The Moroccan dirham has anchored resiliently, gaining 0.4% against the US dollar and 0.3% versus the euro in the past week to 9.2424 MAD per USD, extending a steady trend since autumn amid reserves climbing 19.3% to MAD 432.3 billion ($46.6 billion) without central bank interventions.
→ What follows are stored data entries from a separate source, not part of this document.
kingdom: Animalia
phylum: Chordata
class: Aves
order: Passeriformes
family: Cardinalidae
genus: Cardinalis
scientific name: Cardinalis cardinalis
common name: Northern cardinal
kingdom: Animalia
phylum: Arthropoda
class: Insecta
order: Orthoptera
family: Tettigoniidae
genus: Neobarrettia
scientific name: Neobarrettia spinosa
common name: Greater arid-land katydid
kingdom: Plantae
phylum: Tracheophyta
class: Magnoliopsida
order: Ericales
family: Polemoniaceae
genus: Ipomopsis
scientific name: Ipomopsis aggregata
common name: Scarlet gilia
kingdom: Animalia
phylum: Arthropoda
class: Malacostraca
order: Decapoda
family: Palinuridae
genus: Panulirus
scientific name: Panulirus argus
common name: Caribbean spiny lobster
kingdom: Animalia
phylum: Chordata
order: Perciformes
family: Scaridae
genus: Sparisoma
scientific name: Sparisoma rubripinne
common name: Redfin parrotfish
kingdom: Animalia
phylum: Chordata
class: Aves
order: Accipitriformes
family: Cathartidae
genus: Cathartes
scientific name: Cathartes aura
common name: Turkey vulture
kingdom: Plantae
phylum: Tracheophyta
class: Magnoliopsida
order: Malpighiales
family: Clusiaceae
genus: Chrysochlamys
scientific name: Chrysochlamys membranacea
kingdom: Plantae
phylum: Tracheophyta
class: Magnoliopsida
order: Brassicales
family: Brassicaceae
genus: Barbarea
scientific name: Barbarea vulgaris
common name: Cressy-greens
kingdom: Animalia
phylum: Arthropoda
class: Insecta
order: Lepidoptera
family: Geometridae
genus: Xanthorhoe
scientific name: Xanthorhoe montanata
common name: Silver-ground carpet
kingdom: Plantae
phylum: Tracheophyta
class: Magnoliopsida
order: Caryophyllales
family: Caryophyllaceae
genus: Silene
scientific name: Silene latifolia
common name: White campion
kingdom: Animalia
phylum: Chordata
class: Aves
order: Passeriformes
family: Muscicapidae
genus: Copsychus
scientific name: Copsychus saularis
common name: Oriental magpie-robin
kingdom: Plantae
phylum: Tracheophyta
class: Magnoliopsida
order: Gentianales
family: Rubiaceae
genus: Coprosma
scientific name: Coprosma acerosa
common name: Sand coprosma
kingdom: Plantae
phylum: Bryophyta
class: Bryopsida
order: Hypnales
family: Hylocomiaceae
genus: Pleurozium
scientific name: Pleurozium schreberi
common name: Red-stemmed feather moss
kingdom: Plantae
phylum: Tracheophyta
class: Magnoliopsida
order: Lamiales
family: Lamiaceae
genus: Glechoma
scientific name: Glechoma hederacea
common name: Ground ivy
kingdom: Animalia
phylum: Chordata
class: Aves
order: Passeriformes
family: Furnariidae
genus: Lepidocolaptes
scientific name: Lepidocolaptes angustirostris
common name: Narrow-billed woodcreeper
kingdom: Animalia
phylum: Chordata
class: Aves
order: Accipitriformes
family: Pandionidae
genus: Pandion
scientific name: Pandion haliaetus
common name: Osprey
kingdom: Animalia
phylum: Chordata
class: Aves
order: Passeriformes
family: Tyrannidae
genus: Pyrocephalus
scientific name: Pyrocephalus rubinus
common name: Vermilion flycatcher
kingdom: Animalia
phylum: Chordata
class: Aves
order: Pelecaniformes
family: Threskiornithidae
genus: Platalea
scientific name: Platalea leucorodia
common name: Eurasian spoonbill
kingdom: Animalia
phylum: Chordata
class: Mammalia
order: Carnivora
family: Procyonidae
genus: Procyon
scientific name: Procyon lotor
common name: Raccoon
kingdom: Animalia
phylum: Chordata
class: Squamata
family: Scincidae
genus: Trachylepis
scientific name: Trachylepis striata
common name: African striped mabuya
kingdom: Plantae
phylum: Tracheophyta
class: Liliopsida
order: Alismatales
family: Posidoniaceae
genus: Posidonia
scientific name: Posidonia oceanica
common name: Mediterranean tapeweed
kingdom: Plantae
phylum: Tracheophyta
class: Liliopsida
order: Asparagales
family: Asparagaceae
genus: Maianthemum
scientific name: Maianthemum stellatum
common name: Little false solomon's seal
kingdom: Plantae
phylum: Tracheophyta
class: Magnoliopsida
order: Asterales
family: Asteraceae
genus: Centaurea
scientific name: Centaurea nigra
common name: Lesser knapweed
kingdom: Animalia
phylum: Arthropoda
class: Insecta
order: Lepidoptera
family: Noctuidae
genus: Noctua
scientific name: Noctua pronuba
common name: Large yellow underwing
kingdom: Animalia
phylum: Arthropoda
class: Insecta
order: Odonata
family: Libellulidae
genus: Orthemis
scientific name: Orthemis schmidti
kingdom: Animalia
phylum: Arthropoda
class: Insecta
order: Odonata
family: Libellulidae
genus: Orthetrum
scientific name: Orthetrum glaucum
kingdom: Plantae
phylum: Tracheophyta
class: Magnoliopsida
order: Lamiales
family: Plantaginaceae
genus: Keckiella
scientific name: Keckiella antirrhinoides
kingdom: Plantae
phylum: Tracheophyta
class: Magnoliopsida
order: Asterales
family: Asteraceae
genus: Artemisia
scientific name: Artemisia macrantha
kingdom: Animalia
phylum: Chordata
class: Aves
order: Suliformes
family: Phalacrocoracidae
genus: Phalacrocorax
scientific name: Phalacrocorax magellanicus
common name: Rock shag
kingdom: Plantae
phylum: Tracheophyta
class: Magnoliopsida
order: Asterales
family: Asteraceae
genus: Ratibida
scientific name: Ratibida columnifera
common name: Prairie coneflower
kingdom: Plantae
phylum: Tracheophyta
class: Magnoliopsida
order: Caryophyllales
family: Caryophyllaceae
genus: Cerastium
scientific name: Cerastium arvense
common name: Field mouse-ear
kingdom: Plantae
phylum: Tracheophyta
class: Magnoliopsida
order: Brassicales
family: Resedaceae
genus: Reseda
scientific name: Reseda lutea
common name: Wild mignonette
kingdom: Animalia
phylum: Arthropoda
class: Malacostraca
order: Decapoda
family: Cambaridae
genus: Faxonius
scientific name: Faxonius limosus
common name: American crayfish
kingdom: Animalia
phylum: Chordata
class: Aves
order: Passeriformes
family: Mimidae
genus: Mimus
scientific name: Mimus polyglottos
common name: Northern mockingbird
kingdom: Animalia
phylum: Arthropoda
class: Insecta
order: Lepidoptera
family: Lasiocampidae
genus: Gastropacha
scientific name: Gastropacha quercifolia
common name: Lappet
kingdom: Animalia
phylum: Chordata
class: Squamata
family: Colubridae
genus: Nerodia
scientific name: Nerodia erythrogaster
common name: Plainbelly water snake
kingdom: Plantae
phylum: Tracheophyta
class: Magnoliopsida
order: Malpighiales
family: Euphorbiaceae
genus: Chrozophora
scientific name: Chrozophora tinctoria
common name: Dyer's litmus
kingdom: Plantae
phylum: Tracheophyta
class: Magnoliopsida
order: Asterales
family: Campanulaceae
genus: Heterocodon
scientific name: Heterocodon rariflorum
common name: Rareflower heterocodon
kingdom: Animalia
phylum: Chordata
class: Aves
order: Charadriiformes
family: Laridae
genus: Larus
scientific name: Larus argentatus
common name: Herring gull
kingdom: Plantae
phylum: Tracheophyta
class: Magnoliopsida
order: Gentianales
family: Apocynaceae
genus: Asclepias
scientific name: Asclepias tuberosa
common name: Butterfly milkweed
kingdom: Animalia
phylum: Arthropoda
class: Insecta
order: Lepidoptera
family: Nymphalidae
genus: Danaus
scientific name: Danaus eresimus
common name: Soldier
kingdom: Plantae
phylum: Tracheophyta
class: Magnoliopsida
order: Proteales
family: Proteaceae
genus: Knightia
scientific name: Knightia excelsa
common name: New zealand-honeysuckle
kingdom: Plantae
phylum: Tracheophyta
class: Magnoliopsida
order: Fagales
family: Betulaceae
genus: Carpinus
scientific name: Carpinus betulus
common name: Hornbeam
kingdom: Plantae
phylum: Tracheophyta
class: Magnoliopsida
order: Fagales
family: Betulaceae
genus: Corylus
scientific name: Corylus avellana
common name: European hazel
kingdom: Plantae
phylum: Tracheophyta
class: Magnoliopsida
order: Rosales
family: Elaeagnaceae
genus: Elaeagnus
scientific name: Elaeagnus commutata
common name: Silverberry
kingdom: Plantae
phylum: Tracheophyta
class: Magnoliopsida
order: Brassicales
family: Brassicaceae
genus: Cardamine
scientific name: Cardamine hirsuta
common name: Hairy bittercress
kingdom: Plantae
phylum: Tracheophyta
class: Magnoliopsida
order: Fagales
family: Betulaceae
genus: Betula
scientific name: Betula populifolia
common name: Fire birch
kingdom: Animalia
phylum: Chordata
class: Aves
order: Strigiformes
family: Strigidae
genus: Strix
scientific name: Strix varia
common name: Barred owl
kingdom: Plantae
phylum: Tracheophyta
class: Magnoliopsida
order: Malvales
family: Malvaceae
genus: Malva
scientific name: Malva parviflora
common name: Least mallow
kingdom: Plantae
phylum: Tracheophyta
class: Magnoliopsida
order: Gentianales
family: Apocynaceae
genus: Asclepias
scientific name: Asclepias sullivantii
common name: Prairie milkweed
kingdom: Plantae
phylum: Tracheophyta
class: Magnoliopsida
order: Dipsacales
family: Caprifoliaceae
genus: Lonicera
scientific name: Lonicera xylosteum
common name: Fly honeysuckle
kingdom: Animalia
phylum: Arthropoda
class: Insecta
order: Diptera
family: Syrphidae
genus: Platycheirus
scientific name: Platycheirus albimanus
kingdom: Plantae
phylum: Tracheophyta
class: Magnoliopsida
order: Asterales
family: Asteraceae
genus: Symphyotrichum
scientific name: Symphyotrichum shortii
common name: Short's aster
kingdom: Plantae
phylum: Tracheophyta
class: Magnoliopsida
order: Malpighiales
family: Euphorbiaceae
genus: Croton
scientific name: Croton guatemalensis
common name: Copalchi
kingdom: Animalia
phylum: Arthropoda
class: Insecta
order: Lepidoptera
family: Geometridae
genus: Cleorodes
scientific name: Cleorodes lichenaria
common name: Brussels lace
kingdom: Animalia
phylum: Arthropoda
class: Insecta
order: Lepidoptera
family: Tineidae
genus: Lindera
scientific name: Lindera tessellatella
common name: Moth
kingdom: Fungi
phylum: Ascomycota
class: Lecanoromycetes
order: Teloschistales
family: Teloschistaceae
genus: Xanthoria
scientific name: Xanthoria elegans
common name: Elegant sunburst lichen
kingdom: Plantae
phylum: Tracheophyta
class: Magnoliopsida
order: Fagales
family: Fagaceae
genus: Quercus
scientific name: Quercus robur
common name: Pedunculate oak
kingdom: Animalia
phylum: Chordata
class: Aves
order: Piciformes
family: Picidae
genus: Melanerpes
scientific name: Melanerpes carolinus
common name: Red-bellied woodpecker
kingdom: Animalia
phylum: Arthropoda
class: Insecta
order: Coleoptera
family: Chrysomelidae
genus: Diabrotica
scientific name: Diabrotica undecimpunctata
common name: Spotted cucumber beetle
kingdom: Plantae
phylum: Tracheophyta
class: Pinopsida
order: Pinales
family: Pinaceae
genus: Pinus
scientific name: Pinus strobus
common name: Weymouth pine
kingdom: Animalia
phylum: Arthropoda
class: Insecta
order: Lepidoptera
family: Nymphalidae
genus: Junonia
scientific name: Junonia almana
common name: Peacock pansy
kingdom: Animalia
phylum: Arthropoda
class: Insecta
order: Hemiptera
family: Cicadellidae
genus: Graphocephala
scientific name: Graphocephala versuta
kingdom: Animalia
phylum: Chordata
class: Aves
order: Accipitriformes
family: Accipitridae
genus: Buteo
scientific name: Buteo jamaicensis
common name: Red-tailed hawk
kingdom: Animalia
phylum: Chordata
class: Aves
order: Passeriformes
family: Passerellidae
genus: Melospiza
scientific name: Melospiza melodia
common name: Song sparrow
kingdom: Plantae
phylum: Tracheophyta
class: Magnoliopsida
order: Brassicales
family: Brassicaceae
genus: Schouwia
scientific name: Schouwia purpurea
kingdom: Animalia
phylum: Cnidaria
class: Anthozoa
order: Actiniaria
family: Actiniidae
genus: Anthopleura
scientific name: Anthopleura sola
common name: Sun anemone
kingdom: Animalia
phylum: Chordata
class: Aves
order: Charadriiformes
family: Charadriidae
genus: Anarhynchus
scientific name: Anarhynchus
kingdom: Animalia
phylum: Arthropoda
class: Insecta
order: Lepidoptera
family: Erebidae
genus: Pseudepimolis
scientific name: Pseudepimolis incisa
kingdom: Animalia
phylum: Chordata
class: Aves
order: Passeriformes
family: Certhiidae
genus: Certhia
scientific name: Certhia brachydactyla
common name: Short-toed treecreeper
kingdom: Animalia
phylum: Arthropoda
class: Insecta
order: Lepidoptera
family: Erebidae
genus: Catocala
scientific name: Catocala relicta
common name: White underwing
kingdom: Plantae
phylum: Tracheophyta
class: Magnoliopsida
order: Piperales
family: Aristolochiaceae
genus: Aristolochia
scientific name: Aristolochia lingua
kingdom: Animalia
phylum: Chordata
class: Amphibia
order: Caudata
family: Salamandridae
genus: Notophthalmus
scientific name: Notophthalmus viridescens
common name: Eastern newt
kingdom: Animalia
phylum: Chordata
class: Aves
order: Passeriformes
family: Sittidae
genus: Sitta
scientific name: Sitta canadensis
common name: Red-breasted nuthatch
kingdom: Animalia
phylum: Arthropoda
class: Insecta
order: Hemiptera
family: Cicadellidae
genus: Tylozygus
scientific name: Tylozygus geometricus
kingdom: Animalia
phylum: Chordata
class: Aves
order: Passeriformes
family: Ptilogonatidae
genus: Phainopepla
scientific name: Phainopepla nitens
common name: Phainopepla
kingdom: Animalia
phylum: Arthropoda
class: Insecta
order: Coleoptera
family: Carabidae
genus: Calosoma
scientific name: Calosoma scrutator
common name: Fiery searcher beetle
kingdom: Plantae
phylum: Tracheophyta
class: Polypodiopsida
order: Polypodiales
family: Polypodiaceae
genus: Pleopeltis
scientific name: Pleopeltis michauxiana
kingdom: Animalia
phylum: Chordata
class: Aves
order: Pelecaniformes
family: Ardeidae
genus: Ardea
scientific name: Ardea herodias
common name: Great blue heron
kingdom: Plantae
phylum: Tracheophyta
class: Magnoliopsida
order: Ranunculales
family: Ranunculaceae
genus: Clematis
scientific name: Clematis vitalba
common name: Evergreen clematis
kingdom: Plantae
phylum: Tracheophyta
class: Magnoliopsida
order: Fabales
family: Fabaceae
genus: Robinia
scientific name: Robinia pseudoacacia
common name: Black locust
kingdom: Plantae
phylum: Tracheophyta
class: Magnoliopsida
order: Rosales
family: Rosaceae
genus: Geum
This poise, within a ±5% basket band (60% euro, 40% dollar), reflects non-oil GDP at 4.2% and FDI at $10.7 billion, as MASI slips 2.5% on thinned volumes to MAD 680.9 million yet liquidity injections hit MAD 143.7 billion. Not fully convertible, the dirham’s stability—fluctuating <0.01%—counters tariff risks, drawing $106.7 billion in 2024 capital as Vision 2030 diversification tempers hydrocarbon reliance at 10% of GDP.
Casablanca’s financial citadels capitalize on the dirham’s durability. Attijariwafa Bank reported 12% treasury uplifts to MAD 45 billion in Q3, riding forwards amid 16% FX volumes on BAM cues. BMCE notched 10% derivatives gains to MAD 32 billion, exploiting 15% spikes in USD/MAD futures. These metrics spotlight Morocco’s ballast, where policy poise transmutes reserves into resilient revenues, sustaining 2.5% interbank rates.
Economic stewards navigate the steady slope with strategic savvy. OCP Group unveiled 8% phosphate expansions to MAD 120 billion, as pegged funding unlocks capex for infra—offsetting 2% tariff erosions—yielding MAD 6.1 billion efficiencies. Maroc Telecom echoed with 7% NOI to MAD 25 billion, hedging via BAM overlays for retail—25% overseas—projecting MAD 4.5 billion Q4 via 5G pacts. Dynamic swaps blend stability with floors, shielding against election wobbles.
Analysts foresee MAD’s mettle through mid-2026, with USD/MAD grinding 9.20-9.25 as reserves hit MAD 450 billion and GDP rebounds to 3.5%, EMA neutral eyeing 9.15 if 9.30 holds; sub-9.35 risks 9.40. Favor range irons on CPI prints, collars on tariff suits. Peg persistence could firm to 9.10, but divergences demand diligence.
Positive equilibrium defines dirham dominions, merging BAM benevolence with growth grace in a tariff-tossed tapestry. This steadiness not only anchors affordability but empowers enterprises, fortifying flows in fiscal fortitude.